|
Description
|
From the zfs-discuss forum:
> RL> why is sum of disks bandwidth from `zpool iostat -v 1`
> RL> less than the pool total while watching `du /zfs`
> RL> on opensol-20060605 bits?
>
> Due to raid-z implementation. See last discussion on raid-z
> performance, etc.
It's an artifact of the way raidz and the vdev read cache interact.
Currently, when you read a block from disk, we always read at least 64k.
We keep the result in a per-disk cache -- like a software track buffer.
The idea is that if you do several small reads in a row, only the first
one goes to disk. For some workloads, this is a huge win. For others,
it's a net lose. More tuning is needed, certainly.
Both the good and the bad aspects of vdev caching are amplified by
RAID-Z. When you write a 2k block to a 5-disk raidz vdev, it will be
stored as a single 512-byte sector on each disk (4 data + 1 parity).
When you read it back, we'll issue 4 reads (to the data disks);
each of those will become a 64k cache-fill read, so you're reading
a total of 4*64k = 256k to fetch a 2k block. If that block is the
first in a series, you're golden: the next 127 reads will be free
(no disk I/O). On the other hand, if it's an isolated random read,
we just did 128 times more I/O than was actually useful.
This is a rather extreme case, but it's real. I'm hoping that by
making the higher-level prefetch logic in ZFS a little smarter,
we can eliminate the need for vdev-level caching altogether.
If not, we'll need to make the vdev cache policy smarter.
FWIW, my take is that the vdev_cache 64K prefetch causes a largish
performance issue when the I/O becomes saturated for sustained period.
Mark's work on 6429205 could allow marking a pool as I/O saturated or not
and this could be used as a hint to control the size of vdev level prefeching.

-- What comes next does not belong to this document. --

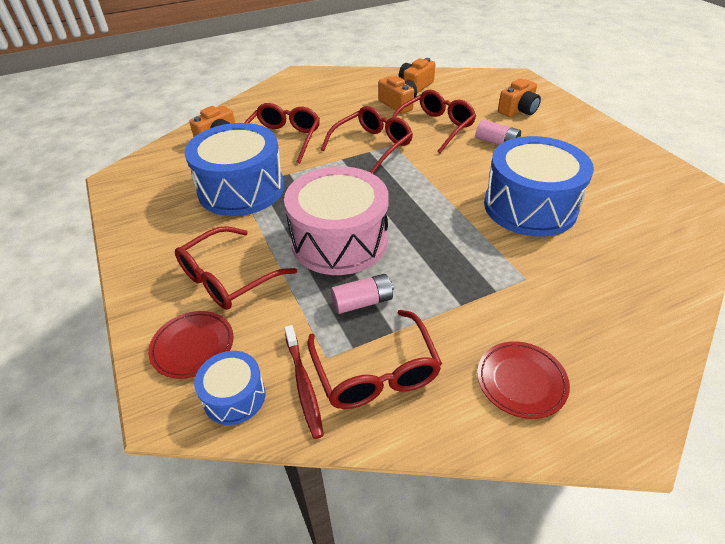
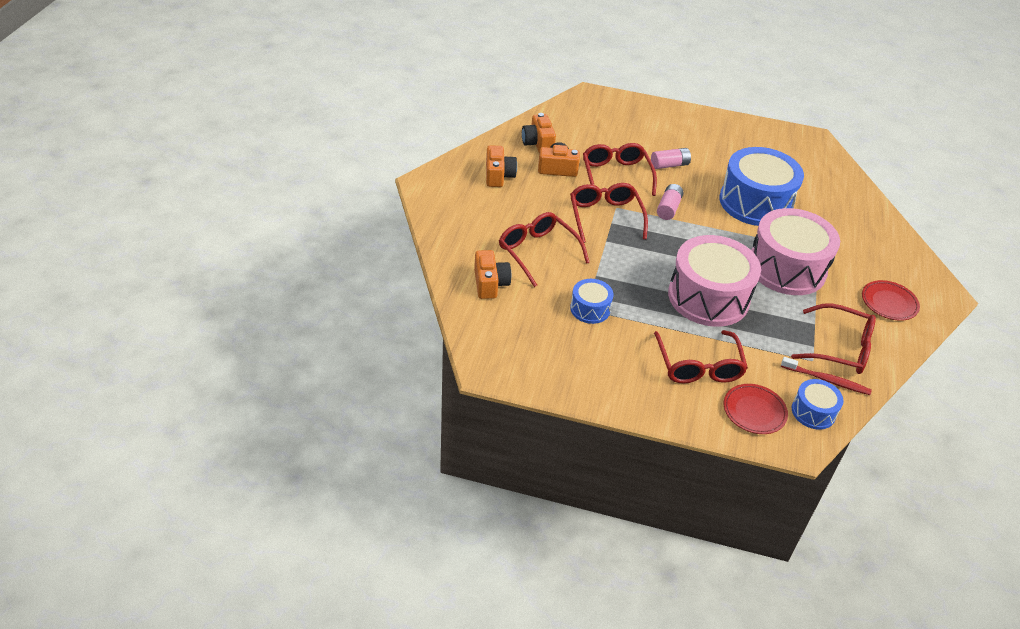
camera: 55 degrees left, 0 degrees up
(241, 189) = (590, 309): blue drum -> blue drum, size x0.48
(362, 302) = (779, 321): pink battery -> pink battery (668, 208)
(459, 270) = (786, 268): none -> pink drum
(518, 110) = (639, 128): orange camera -> orange camera (498, 176)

vdev prefetching really hurts when doing random
i/o (eg, for databases). One easy thing we could
do to improve performance is to not do vdev
prefetching if the read is on a filesystem with
recordsize set. This would be justifiable
because they should only be setting recordsize
if they expect random i/o, where prefetch of any
kind is not likely to help.
|